Here are a few things that tourism professionals can do to be prepared.

  • Tourism professionals need to obtain their news from various sources. Terrorism breeds confusion especially in smaller locales. It is essential that the tourism professional have a wide gamut of information and that he or she does not allow personal political feelings to mix with hard news and facts.  Terrorists want the tourism industry professionals to become politicized, and thus it is easer for them to destroy the tourism industry.
  • Have a tourism-terrorism task force in place.
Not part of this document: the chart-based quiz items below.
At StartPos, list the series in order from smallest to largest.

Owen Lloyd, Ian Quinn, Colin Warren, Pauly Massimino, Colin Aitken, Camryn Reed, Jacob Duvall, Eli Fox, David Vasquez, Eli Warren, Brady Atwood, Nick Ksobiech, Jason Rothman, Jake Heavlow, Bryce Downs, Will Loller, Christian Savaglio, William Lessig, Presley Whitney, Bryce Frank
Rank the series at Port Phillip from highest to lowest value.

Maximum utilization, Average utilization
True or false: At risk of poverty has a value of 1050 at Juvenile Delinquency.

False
This task force should include not only tourism savvy members of law enforcement, but also medical personnel, media specialists, hoteliers and restaurateurs, transportation specialists and professionals, and community political leadership.  It is essential that there be collegial trust between the teem members.  The better your ability to work with each other the better a crisis can be handled or adverted.
  • Create new ways for people to provide insights and information without appearing to be bigoted.  The last few years have shown tourism centers to be not only culturally sensitive but also places that stress cultural sensitivity.  Tourism is the antithesis of xenophobia and the industry strives to judge each person as an individual and not by his or her ethnicity, race, or religion.  This sense of tolerance, however, has caused many people to fear informing law enforcement of questionable actions by a particular individual, out of a mistaken belief that acting on the motto: “see something/say something” may make the individual seem intolerant or bigoted.  It behooves the tourism industry to help people understand that it may be better to be overcautious than overly sensitive.
  • Invest in law enforcement and private security professionals.  In too many locations police are over worked, under trained and under paid.  The 19th century concept of law enforcement being all muscle and few brains is no longer valid. Today we need men and women who are professionals, highly educated and specialists.  All too often a raise in rank means a change in position and the loss of a great deal of training and knowledge.  Tourism communities without specifically trained TOPPs (Tourism Oriented Police and Protection Units) are putting their industry at risk. The same is also true of private security professionals and it is essential that members of both groups both know and respect each other.